A fixed number of cells were inoculated on each of the agar plates containing various concentrations of vancomycin (abscissa). The plates were incubated Z-VAD-FMK chemical structure at 37 °C for 48 h. Then the number of grown colonies were counted and plotted on the semi-logarithmic graph. Note that the precursor strain Mu3 with MIC 2 mg/L is distinct from VSSA strain ΔIP (MIC 1 mg/L). Whereas the growth of ΔIP is completely depressed by 2 mg/L of vancomycin, the minor proportions of cells of Mu3 grew up to 12 mg/L of vancomycin though the 99.999% of the entire cell population is depressed with 3 mg/L of vancomycin. This clearly showed

that Mu3 is composed of heterogeneous cell subpopulations with different levels of vancomycin resistance. Within the subpopulations grown on the agar plates containing 4 mg/L or greater concentrations of vancomycin, we identified VISA converted strains. http://www.selleckchem.com/products/nutlin-3a.html To distinguish Mu3 from VSSA, we classified it as a heterogeneously vancomycin-resistant S. aureus (hVRSA; now is called hVISA) [52]. VISA is generated by accumulation of several spontaneous mutations [33] and [34]. The VISA phenotype of Mu50, for instance, can be reconstituted in VSSA strain ΔIP by sequentially

introducing four mutations in the genes vraS, msrR, rpoB and graR (Katayama, Y. in preparation).

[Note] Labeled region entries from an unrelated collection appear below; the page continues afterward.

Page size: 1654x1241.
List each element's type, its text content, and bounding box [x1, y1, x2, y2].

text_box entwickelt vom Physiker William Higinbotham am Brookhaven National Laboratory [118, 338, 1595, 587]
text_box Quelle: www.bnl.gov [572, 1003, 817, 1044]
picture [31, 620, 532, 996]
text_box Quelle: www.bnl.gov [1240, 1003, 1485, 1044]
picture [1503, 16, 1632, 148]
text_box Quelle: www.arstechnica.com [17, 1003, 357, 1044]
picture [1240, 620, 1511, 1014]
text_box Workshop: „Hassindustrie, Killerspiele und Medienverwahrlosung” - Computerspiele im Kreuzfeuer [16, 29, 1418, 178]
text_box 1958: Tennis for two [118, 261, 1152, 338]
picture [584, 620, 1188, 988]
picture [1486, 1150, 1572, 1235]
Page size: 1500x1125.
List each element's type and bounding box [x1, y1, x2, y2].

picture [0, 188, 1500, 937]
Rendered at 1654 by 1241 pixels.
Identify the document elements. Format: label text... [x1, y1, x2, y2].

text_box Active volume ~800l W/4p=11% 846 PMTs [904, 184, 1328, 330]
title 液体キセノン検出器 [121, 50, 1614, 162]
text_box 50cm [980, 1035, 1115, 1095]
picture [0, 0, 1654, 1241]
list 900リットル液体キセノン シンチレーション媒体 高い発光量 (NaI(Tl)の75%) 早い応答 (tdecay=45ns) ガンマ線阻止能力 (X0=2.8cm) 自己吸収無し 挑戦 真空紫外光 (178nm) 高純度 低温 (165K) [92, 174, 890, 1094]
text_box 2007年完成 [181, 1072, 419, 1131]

The first couple of two mutations in vraS and msrR converted ΔIP into PAK5 a hVISA strain with a similar PA pattern with that of Mu3, then rpoB mutation converted the hVISA into VISA with vancomycin MIC 4 mg/L. Addition of graR mutation further increased vancomycin MIC to 8 mg/L. vraS is the sensor histidine kinase of two-component regulatory

systems (TCRS), which is known to up-regulate the genes in the cell-wall synthesis pathway in response to the exposure to cell-wall-acting antibiotics [35] and [36]. graR is a response regulator of another TCRS which is involved in resistance to cationic antimicrobial peptides (CAMP) [37], [38] and [39]. msrR is considered to be involved in the production of wall-teichoic acid (WTA) [40] and [41]. The RNA polymerase (RNAP) core enzyme is composed of five subunits as represented by α2ββ′ω. Remarkably, as many as 64% of VISA clinical strains possessed more than one mutation in rpoB gene encoding the β subunit of the RNAP core enzyme [42]. When introduced individually into vancomycin-susceptible S. aureus strain ΔIP, the above four mutations either increased vancomycin MIC slightly, (i.e, within the susceptible range), or changed the susceptible patterns of PA curves to those of hVISA. Besides the four genes described above, great number of different mutations and their combinations were found to raise vancomycin resistance of S. aureus. A single mutation incorporated in any of the 20 genes in diverse metabolic pathways was found to raise vancomycin resistance [33].